What you have to do
In your copy of the data below, reproduce every entry exactly and omit the pictures.

== Segment start ==

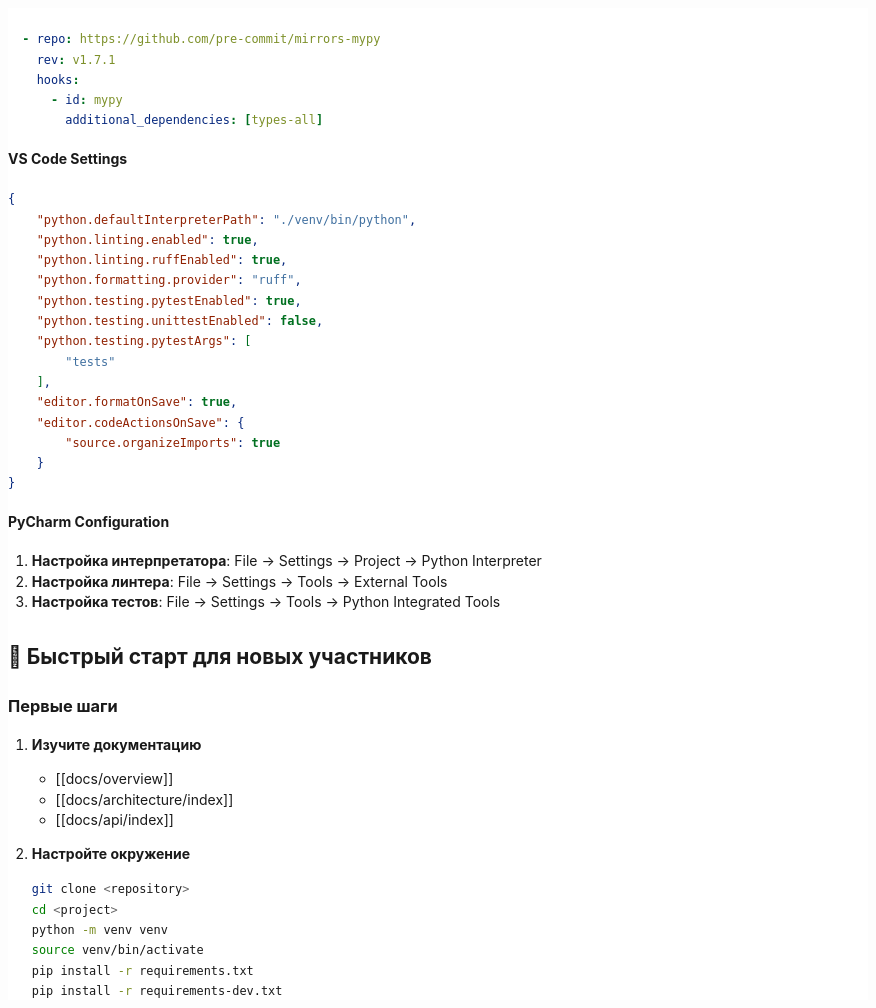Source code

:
 ```yaml

  - repo: https://github.com/pre-commit/mirrors-mypy
    rev: v1.7.1
    hooks:
      - id: mypy
        additional_dependencies: [types-all]
```

#### VS Code Settings

```json
{
    "python.defaultInterpreterPath": "./venv/bin/python",
    "python.linting.enabled": true,
    "python.linting.ruffEnabled": true,
    "python.formatting.provider": "ruff",
    "python.testing.pytestEnabled": true,
    "python.testing.unittestEnabled": false,
    "python.testing.pytestArgs": [
        "tests"
    ],
    "editor.formatOnSave": true,
    "editor.codeActionsOnSave": {
        "source.organizeImports": true
    }
}
```

#### PyCharm Configuration

1. **Настройка интерпретатора**: File → Settings → Project → Python Interpreter
2. **Настройка линтера**: File → Settings → Tools → External Tools
3. **Настройка тестов**: File → Settings → Tools → Python Integrated Tools

## 🚀 Быстрый старт для новых участников

### Первые шаги

1. **Изучите документацию**
   - [[docs/overview]]
   - [[docs/architecture/index]]
   - [[docs/api/index]]

2. **Настройте окружение**
   ```bash
   git clone <repository>
   cd <project>
   python -m venv venv
   source venv/bin/activate
   pip install -r requirements.txt
   pip install -r requirements-dev.txt
   ```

== Segment end ==

Task response
Source code

:
 ```yaml

  - repo: https://github.com/pre-commit/mirrors-mypy
    rev: v1.7.1
    hooks:
      - id: mypy
        additional_dependencies: [types-all]
```

#### VS Code Settings

```json
{
    "python.defaultInterpreterPath": "./venv/bin/python",
    "python.linting.enabled": true,
    "python.linting.ruffEnabled": true,
    "python.formatting.provider": "ruff",
    "python.testing.pytestEnabled": true,
    "python.testing.unittestEnabled": false,
    "python.testing.pytestArgs": [
        "tests"
    ],
    "editor.formatOnSave": true,
    "editor.codeActionsOnSave": {
        "source.organizeImports": true
    }
}
```

#### PyCharm Configuration

1. **Настройка интерпретатора**: File → Settings → Project → Python Interpreter
2. **Настройка линтера**: File → Settings → Tools → External Tools
3. **Настройка тестов**: File → Settings → Tools → Python Integrated Tools

## 🚀 Быстрый старт для новых участников

### Первые шаги

1. **Изучите документацию**
   - [[docs/overview]]
   - [[docs/architecture/index]]
   - [[docs/api/index]]

2. **Настройте окружение**
   ```bash
   git clone <repository>
   cd <project>
   python -m venv venv
   source venv/bin/activate
   pip install -r requirements.txt
   pip install -r requirements-dev.txt
   ```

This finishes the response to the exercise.